• [ABOUT THIS TASK]:
If a line in the entries below contains "lines", copy it.

• [EXTRACTED RECORDS]:

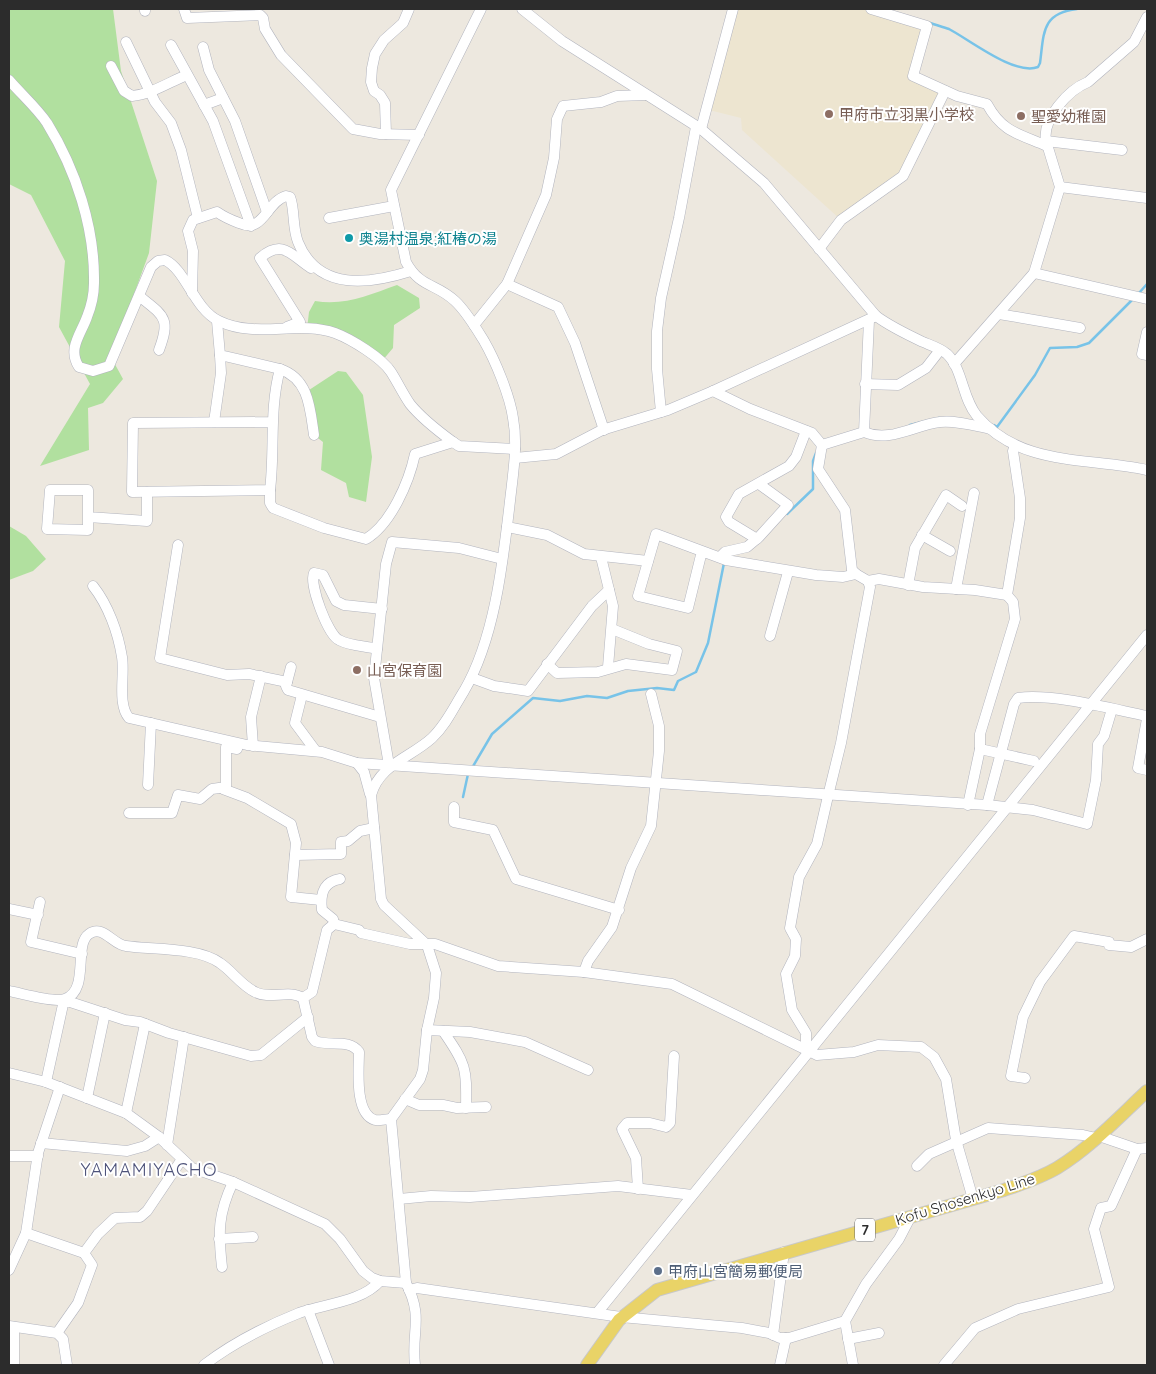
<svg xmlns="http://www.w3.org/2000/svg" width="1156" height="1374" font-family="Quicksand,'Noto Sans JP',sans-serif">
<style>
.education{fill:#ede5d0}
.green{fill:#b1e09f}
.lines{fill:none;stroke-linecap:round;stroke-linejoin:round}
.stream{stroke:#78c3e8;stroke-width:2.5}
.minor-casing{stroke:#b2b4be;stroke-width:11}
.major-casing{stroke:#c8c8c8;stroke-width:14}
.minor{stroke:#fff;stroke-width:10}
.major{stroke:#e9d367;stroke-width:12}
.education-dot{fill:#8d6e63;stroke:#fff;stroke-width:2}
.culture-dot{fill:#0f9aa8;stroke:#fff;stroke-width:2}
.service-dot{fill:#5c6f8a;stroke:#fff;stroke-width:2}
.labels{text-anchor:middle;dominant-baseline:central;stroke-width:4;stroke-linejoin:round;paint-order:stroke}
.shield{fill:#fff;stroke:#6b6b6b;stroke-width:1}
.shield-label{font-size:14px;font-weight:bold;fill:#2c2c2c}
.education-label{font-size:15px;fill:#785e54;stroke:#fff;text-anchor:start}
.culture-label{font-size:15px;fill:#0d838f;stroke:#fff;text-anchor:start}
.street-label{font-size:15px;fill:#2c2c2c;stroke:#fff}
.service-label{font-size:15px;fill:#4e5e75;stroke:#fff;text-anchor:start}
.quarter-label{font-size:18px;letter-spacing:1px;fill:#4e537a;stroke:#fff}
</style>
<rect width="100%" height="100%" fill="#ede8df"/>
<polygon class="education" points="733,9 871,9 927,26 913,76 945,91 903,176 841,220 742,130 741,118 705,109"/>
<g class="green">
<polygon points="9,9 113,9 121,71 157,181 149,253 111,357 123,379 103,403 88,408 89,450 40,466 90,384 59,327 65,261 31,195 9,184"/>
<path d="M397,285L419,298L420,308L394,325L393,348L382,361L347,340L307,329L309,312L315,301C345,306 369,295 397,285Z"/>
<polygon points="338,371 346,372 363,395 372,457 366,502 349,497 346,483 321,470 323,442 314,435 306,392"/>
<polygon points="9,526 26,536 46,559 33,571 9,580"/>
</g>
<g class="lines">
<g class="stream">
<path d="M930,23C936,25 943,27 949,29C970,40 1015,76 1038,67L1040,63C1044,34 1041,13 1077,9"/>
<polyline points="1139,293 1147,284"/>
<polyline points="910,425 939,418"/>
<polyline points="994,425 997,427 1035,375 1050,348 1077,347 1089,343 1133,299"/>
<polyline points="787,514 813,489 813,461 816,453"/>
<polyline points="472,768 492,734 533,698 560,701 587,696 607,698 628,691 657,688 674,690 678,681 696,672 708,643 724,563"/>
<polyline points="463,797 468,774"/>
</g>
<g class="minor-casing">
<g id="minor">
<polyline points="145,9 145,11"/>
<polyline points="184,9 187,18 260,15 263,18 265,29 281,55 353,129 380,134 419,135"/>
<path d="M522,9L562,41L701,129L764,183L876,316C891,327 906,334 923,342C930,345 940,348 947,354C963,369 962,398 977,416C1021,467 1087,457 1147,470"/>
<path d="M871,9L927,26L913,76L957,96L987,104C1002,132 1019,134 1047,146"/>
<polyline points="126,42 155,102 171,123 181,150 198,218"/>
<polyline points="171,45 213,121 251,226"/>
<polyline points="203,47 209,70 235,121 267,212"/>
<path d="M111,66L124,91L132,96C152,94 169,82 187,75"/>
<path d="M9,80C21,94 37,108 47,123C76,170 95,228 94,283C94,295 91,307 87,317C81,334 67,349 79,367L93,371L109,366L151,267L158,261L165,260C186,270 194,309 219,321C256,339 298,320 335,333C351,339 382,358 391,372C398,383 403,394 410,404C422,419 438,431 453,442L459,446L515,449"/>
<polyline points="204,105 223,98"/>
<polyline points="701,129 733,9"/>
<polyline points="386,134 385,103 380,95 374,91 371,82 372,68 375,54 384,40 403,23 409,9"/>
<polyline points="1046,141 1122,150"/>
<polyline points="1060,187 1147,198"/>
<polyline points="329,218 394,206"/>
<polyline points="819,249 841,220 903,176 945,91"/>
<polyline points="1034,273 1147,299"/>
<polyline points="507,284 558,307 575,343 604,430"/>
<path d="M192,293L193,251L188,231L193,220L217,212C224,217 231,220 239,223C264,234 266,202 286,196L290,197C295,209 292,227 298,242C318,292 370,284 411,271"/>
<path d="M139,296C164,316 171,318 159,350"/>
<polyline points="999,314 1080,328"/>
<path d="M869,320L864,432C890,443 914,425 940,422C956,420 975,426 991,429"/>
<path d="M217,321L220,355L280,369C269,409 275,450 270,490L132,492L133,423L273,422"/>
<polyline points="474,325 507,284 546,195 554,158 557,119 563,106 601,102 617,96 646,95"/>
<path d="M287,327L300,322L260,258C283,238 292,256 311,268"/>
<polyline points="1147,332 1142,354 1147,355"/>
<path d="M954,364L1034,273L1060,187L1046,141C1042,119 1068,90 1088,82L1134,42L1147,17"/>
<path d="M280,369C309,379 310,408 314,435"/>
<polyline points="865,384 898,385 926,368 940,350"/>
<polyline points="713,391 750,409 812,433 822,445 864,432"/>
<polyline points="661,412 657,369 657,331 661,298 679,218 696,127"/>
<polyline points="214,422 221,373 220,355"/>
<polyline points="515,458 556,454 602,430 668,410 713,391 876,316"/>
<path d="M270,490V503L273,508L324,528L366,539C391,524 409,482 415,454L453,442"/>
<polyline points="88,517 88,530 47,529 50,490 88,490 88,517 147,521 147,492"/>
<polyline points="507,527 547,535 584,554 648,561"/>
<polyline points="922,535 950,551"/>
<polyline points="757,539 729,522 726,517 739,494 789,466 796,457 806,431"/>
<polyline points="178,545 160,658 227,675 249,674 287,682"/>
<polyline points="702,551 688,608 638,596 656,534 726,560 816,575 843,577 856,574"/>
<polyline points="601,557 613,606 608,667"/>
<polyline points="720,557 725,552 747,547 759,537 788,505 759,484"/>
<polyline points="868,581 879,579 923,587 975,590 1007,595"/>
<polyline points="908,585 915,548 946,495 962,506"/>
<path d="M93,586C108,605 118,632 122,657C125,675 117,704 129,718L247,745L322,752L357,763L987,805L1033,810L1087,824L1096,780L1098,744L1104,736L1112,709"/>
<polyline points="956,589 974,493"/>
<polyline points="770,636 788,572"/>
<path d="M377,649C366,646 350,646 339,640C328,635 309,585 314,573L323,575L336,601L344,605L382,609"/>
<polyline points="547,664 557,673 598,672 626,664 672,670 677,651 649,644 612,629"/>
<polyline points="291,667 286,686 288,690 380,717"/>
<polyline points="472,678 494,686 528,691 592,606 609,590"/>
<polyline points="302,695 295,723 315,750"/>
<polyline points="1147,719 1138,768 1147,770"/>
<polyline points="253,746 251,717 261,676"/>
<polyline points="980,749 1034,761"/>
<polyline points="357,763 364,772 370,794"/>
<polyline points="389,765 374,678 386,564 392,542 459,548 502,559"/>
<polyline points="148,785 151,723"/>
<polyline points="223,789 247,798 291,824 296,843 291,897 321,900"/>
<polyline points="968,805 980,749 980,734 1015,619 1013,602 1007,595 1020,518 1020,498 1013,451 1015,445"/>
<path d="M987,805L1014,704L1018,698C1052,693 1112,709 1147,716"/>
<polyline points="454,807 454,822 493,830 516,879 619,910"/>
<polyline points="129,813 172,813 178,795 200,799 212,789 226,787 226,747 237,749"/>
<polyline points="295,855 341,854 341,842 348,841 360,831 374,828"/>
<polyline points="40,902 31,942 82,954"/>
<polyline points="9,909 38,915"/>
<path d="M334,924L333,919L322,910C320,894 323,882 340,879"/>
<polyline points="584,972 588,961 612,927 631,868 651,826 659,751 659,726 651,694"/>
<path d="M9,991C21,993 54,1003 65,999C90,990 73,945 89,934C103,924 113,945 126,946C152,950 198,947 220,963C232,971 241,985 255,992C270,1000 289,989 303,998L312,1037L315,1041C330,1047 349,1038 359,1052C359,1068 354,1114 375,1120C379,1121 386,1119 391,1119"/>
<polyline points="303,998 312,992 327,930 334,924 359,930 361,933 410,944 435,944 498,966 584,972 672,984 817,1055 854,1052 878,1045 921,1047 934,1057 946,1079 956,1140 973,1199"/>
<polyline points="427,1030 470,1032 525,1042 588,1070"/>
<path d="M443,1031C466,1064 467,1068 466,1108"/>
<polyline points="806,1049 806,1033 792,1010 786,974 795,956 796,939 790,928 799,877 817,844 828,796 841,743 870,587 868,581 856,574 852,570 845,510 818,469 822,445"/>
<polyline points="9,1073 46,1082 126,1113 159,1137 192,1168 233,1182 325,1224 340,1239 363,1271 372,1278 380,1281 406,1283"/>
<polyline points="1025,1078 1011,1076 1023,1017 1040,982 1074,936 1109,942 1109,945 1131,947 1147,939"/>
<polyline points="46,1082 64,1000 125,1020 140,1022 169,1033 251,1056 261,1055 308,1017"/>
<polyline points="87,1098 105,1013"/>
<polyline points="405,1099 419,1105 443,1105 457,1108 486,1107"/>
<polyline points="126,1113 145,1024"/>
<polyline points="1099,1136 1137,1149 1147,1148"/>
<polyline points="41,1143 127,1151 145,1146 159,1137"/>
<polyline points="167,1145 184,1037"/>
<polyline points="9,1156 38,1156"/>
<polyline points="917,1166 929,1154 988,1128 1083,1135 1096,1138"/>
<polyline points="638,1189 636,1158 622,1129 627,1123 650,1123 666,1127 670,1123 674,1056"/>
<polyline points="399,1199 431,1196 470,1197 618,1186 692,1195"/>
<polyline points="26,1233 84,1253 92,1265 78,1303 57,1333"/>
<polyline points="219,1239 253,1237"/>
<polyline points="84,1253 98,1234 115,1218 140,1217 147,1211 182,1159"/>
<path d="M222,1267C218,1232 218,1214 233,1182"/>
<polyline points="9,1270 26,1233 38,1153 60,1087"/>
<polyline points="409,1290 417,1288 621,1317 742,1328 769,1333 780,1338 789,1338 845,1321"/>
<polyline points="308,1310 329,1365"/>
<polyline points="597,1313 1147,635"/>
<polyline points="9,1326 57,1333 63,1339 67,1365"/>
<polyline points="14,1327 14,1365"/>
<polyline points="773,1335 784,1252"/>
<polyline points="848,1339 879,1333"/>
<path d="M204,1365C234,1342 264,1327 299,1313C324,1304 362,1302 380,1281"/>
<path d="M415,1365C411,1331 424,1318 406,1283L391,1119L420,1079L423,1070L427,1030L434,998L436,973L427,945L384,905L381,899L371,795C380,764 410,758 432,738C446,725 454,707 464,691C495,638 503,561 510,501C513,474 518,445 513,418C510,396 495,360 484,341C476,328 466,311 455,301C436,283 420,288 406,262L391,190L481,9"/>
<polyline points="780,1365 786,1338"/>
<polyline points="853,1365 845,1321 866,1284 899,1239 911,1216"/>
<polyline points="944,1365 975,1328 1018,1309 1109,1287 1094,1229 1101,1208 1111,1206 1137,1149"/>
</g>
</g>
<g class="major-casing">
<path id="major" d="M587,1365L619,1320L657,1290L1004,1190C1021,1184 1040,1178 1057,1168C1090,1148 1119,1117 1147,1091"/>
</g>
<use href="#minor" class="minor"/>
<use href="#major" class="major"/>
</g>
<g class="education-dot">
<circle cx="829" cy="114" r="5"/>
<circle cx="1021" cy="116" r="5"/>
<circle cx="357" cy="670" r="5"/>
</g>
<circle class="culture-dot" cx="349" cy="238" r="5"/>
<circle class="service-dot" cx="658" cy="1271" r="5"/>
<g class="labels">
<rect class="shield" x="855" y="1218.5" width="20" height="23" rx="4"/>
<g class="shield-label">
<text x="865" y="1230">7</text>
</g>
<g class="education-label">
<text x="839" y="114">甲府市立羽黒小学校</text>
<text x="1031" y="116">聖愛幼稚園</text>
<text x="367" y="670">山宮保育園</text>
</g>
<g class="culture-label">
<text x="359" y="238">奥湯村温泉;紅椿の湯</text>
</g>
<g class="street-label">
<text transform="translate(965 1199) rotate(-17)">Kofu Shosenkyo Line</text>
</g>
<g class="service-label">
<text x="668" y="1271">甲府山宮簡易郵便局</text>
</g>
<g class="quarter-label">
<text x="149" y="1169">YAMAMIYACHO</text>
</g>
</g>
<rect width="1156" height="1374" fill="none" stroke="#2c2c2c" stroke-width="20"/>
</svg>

• [ANSWER TO THE EXERCISE]:
.lines{fill:none;stroke-linecap:round;stroke-linejoin:round}
<g class="lines">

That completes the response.